The fact is the more poor and more stressed out a person is, the more likely they are to use these products. It is our capitalist society that creates this kind of stress on people—thus it is a social problem. Blaming individuals and holding them solely responsible is wrong. Folks being ostracized and shamed is wrong. The taxes on these products are called “sin taxes.” They are punishing people who use products our society has deemed “bad.” Even if the products are bad, shouldn’t the choice to use them be left to the individual? Whatever happened to personal freedom to choose, self-determination, or autonomy, the greatest claims of capitalism? In addition, raising the price of something addictive does not stop people from buying it. It forces people to spend more to keep from going into withdrawal and just takes away money from other things they need. So in effect it is a punishment. Taxes like these are regressive, not progressive.

In Canada temperatures can plunge to -50 Fahrenheit and beyond in the Winter. People are legislated to smoke at least 25 meters away from public entrances and they have just passed legislation preventing smoking on public patios, many of which were created to accommodate smokers who lost their smoking section. Now the space for smokers on patios has been eliminated too. There are starting to be no spaces left for us.

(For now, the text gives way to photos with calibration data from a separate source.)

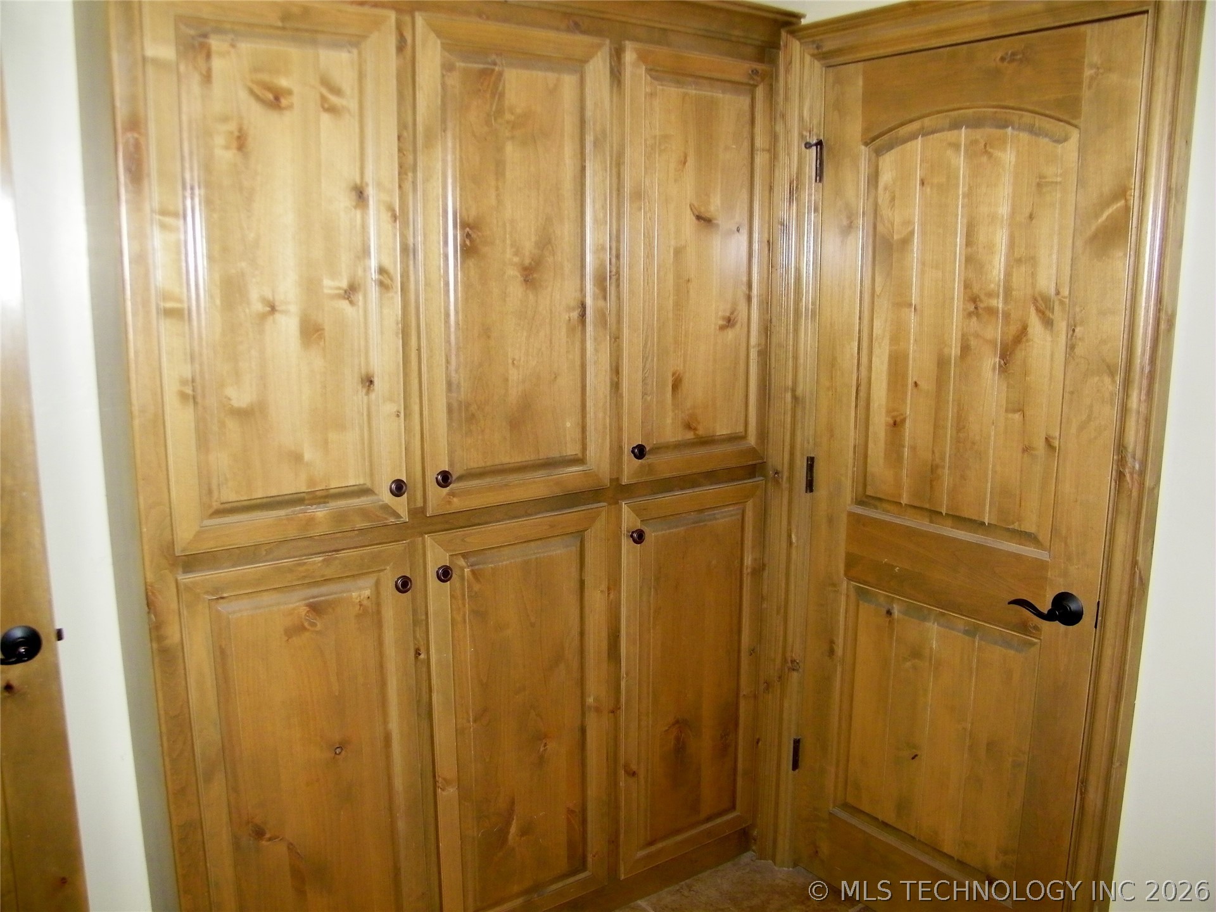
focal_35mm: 28
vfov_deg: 49.7
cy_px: 456
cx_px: 608
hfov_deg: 63.4
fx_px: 984
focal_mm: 5
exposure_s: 1/30
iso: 200
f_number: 3.5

We fund safe injection sites for opiate addicts, shouldn’t we be able to provide safe, ventilated smoking areas, so nobody is getting second-hand smoke, yet people can still smoke without freezing? We can see a need. How can we meet it with the whole colony in mind?

We should continue to invest in prevention and education so that people do not start using these substances. But in the end, a socialist society would go a long way into curbing the need for these kinds of coping methods all together. Shouldn’t we work towards building a society that reduces stress on everyone instead of punishing the victim? I think so. We need to take a lesson from the ants, and organize society so it makes sense for everyone and not just the rich few.